By David Anderson, with a splashing puddle full of thanks to Marloes Deeterink.
What is it about puddles and raindrops, blue rubber boots with green frog designs, and yellow rain jackets with hoods not up that beg for a leap-flying, pigtails-scattering, peals-of-laughter-the-air-splitting, water-and-mud-splattering (them and us and the camera lens) kersploosh that is so beautifully, and importantly, a part of childhood?
Ok, but puddles are one thing and the creek that runs through Robbennordbos Forest is quite another, yes?
No.
Well, partly no.
Having been strictly instructed NOT to play in the forest creek, lying prone on the bridge surely could not be frowned upon?
So went the thinking of little Marloes Deeterink as she gazed mesmerized for what seemed hours as the filtered light through the forest trees played upon the surface of the smallish stream below her.
That’s when she saw it.
Quietly, as if even the barest whisper of her ruffled dress might scare the creature lazily sunning itself in the shallows, she rose to a crouch, careful not to allow even her shadow to be cast upon what lurked below.
Without taking her eyes off her prize, she removed one of her galoshes with the pull handle straps.
Gingerly, one boot on, one boot off, as she made her way off the bridge, the boards creaked a bit in protest causing her face to grimace and her fists to clench, her thoughts miffed that her so slight frame and so small stature should illicit such complaint.
She froze.
Not to have worried.
It was still there.
Lowering herself by half-sliding, half-crabbing, down the embankment, all while grasping what brush afforded itself, she was able to find herself at last just above where the creature’s long tail – inches from the embankment on which she was perched – lazily undulated back and forth, back and forth, stirring up just a bit of sediment with each movement.
Lizard-like it lay there, with short limbs protruding at right angles from its slender body, a blunt snout just above the surface, with eyes that seemed to be watching her, alert perhaps to any threat from above.
She need not have worried. The poor thing was nearsighted when peering about above the water and only a fuzzy, blurry image of the child formed before its eyes.
The creature’s nearsightedness would serve her well as with a sudden swoop of her boot with the pull handle straps, she swung down upon the lizard in the water and for her efforts she lifted mud, and pebbles, and a gallon of water at least.
Then she smiled.
As she peered down into the settling murk within her blue rubber boot with the green frog designs, there he was.
Perhaps he was not too happy, but she was.
And best of all she had NOT played in the creek, at least she herself was not in the creek, only her boot.
Which boot contents – mud, and pebbles, and a gallon of water or so, and AND a salamander – she then poured into her other boot, the boot with her foot still in it, then slipped the now empty boot on, and traipsed home, tell-tale puddles of water left behind, water occasionally sloshing over, and a salamander tickling her toes.
Post script:
I wrote this today, my wife having died from cancer 10 months ago this very day, because of someone out there in Internet land by name of Marloes Deeterink who, as it turns out, is Dutch like my wife.

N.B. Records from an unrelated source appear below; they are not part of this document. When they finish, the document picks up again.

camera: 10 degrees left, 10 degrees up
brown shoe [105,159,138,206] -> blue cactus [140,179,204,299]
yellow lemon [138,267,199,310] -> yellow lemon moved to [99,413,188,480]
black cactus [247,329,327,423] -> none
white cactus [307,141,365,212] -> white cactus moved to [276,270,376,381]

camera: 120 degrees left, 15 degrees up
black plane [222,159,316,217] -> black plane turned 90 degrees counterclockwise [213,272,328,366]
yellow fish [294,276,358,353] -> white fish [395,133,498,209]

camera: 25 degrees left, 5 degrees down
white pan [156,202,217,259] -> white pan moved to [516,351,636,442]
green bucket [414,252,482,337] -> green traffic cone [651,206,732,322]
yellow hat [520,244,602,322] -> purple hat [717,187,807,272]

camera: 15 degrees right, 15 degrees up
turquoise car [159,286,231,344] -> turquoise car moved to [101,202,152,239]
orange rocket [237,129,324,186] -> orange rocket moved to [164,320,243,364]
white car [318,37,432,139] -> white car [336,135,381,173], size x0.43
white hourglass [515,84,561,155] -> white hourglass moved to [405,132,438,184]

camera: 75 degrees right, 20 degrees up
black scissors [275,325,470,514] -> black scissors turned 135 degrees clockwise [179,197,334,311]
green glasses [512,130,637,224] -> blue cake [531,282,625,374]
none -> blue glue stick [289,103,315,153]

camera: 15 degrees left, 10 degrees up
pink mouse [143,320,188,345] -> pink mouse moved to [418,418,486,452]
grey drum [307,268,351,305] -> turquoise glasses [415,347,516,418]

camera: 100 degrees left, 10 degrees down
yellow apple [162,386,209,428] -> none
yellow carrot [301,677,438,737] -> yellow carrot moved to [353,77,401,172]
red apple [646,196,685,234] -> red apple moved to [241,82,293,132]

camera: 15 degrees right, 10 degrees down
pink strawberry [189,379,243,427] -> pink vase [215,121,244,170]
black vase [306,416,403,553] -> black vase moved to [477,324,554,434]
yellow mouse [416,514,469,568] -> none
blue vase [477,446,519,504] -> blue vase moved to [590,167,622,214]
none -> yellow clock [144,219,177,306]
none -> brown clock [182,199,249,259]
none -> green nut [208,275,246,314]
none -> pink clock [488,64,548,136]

Marloes grew up in Wieringermeer in Kreilaroord, with a backyard of the Robbenoord Forest “waaaay up north in the countryside above Amsterdam.” Marloes now lives in Zaandam.
Marloes allowed me to imagine and recreate the joy of being alive, to reflect on memories that matter, which today – this day of all days – I needed likewise to recall, memories of the joy I had of being married to my dearest treasure on all this earth who prepared me, because of who she was, for the joy yet to be had.